_Records for the exercise:_
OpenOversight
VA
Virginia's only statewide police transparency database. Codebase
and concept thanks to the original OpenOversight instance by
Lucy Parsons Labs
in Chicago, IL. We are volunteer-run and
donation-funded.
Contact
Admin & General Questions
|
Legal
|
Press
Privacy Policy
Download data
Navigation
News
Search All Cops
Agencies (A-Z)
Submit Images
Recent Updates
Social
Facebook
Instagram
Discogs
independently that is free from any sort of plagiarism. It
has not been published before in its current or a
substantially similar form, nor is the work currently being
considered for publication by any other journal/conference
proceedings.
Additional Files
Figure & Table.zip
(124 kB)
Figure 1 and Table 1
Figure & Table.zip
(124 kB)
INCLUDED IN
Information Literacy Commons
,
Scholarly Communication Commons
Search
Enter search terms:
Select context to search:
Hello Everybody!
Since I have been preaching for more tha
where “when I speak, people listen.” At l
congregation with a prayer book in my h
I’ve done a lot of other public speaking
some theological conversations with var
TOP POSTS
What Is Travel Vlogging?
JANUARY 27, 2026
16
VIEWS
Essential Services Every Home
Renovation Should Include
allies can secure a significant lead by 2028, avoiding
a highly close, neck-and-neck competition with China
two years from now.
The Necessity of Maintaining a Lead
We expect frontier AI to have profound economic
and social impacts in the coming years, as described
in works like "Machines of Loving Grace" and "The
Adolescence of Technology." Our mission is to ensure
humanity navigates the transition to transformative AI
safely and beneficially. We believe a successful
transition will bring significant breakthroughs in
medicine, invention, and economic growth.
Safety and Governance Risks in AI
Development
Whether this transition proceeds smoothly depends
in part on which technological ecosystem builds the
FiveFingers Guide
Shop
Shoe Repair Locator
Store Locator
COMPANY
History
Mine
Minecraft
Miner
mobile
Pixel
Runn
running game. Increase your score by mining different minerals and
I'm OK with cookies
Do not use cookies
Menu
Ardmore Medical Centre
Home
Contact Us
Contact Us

_Directive:_
Copy out every entry above line by line, keeping each word, spelling, and punctuation mark unchanged.

_Written response:_
OpenOversight
VA
Virginia's only statewide police transparency database. Codebase
and concept thanks to the original OpenOversight instance by
Lucy Parsons Labs
in Chicago, IL. We are volunteer-run and
donation-funded.
Contact
Admin & General Questions
|
Legal
|
Press
Privacy Policy
Download data
Navigation
News
Search All Cops
Agencies (A-Z)
Submit Images
Recent Updates
Social
Facebook
Instagram
Discogs
independently that is free from any sort of plagiarism. It
has not been published before in its current or a
substantially similar form, nor is the work currently being
considered for publication by any other journal/conference
proceedings.
Additional Files
Figure & Table.zip
(124 kB)
Figure 1 and Table 1
Figure & Table.zip
(124 kB)
INCLUDED IN
Information Literacy Commons
,
Scholarly Communication Commons
Search
Enter search terms:
Select context to search:
Hello Everybody!
Since I have been preaching for more tha
where “when I speak, people listen.” At l
congregation with a prayer book in my h
I’ve done a lot of other public speaking
some theological conversations with var
TOP POSTS
What Is Travel Vlogging?
JANUARY 27, 2026
16
VIEWS
Essential Services Every Home
Renovation Should Include
allies can secure a significant lead by 2028, avoiding
a highly close, neck-and-neck competition with China
two years from now.
The Necessity of Maintaining a Lead
We expect frontier AI to have profound economic
and social impacts in the coming years, as described
in works like "Machines of Loving Grace" and "The
Adolescence of Technology." Our mission is to ensure
humanity navigates the transition to transformative AI
safely and beneficially. We believe a successful
transition will bring significant breakthroughs in
medicine, invention, and economic growth.
Safety and Governance Risks in AI
Development
Whether this transition proceeds smoothly depends
in part on which technological ecosystem builds the
FiveFingers Guide
Shop
Shoe Repair Locator
Store Locator
COMPANY
History
Mine
Minecraft
Miner
mobile
Pixel
Runn
running game. Increase your score by mining different minerals and
I'm OK with cookies
Do not use cookies
Menu
Ardmore Medical Centre
Home
Contact Us
Contact Us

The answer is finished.